As the world gradually became more literate, and the methods and purposes of reading and writing changed, the association of script styles and page layout with modes of reading becomes a set of clues to the processes which the brain uses to decode the written word. Wouldn't it be nice if we could get some experts on the history of literacy and writing to engage in the debate on the teaching of literacy in the modern world, rather than relying on simple minded populist politicians' tricks to design the way we educate our kids? Hey, what was that big pink thing going "oink" that just flew past my window.
Monday, March 01, 2010
Electronic Scribes
My medievalist sidekick recently received a gift of a book from a person to whom he had given some assistance in the past regarding some historic family papers. She had been working on a book about her family history, and now it was complete. What was interesting was the publisher authorsonline.co.uk which provides a range of services for self publishing. Without running an advert for this firm, and there may be others out there performing very similar services, it seemed they were offering enormous flexibility for authors, from those who want to run off a few copies for their family or local Girl Guide group or whatever to those heading for global domination. And there were options for those who could do various parts of the job for themselves, and those who needed formatting and layout work, graphic, distribution or whatever.

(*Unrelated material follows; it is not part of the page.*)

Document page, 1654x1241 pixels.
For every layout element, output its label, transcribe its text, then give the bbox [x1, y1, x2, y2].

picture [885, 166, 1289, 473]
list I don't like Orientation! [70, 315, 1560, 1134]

It seems we may have finally got to a point where the medieval scribe can meet modern technology. The invention of the printing press in the 15th century meant that books could be duplicated rapidly and accurately, providing many more people with access to them. The more recent publishing models of the large publishing houses have meant that many authors have been excluded from the world of publishing because their market was small or highly dispersed, and the cost of storage of large piles of paper books meant that even the most worthy of books were rapidly remaindered. Mainstream publishing firms have been dinosaurical in their resistance to adoption of modern technology, and even their approach to so-called print on demand has been more in the nature of suppressing competition rather than attempting to supply a new market.
Here's hoping that there are some more publishers out there who are prepared to unite the author and scribe and their quill with the wonderful new world of electronic distribution and storage. The technologies of printing and distribution then no longer have to act as a damper on creativity, driven by industrial processes that only work on a large marketing scale. Now all we have to do is convince the dragons of academialand that it is perfectly possible to combine this technology with peer review and suchlike quality control measures, and people might even buy books on paleography again, or any other subject with a specialised readership and dispersed distribution.
Meanwhile, toiling away on Medieval Writing, the latest addition to the site is a nice and very historic little sample of Caroline minuscule, not hard to read, but very important to the history of reading and writing as an art.